Attorney General Update. Sonja Berndt, California Deputy Attorney General, provided a very helpful update of the AG’s regulation of charities. See an older version of the slide deck here. Charities operating in California should be very familiar with the AG’s regulations as there are transactions that may require giving notice to the AG or obtaining the AG’s approval and the AG is the state enforcement agency to ensure charities and their leaders are operating and taking actions appropriately. Berndt emphasized (1) the dangers of false reporting, which can result in individual liability for breach of fiduciary duty, aiding and abetting a fiduciary’s breach of fiduciary duty, and unfair business practice; and (2) common problems with executive compensation.

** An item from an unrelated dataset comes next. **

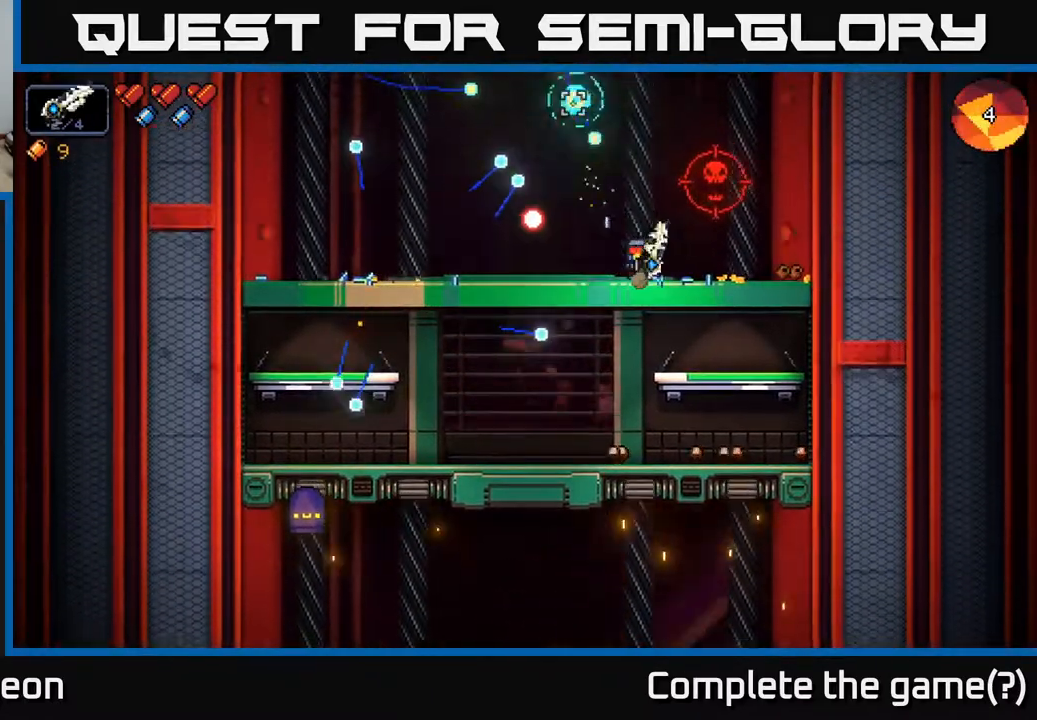
{"buttons": ["R2"], "left_stick": "center", "right_stick": "up", "events": [[17, "R2", "up"], [233, "right_stick", "up"], [333, "left_stick", "center"], [467, "R2", "down"]]}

She also listed the top 9 Ways to Get Investigated (which we’ll cover in a separate blog post). Sean Delany of the Lawyers Alliance for New York led us through the Nonprofit Revitalization Act and comparisons between New York and California laws in several key areas.

Social Enterprise Entities. Attorney David A. Levitt discussed the “hybrid” entities, including the benefit corporation, the flexible/social purpose corporation, the Delaware public benefit corporation, and the low-profit limited liability company. What the hybrid entities have in common: (1) they blend business purpose with social or charitable purpose; (2) their directors can and/or must take non-economic issues into considerations when making business decisions; and (3) they are taxed like other for-profit entities. He also cited part of the opinion in EBay vs. Newmark that served as in impetus for the hybrid social enterprise movement: “Having chosen a for-profit corporate form, the craigslist directors are bound by the fiduciary duties and standards that accompany that form. Those standards include acting to promote the value of the corporation for the benefit of its stockholders.” See Using New Hybrid Legal Forms.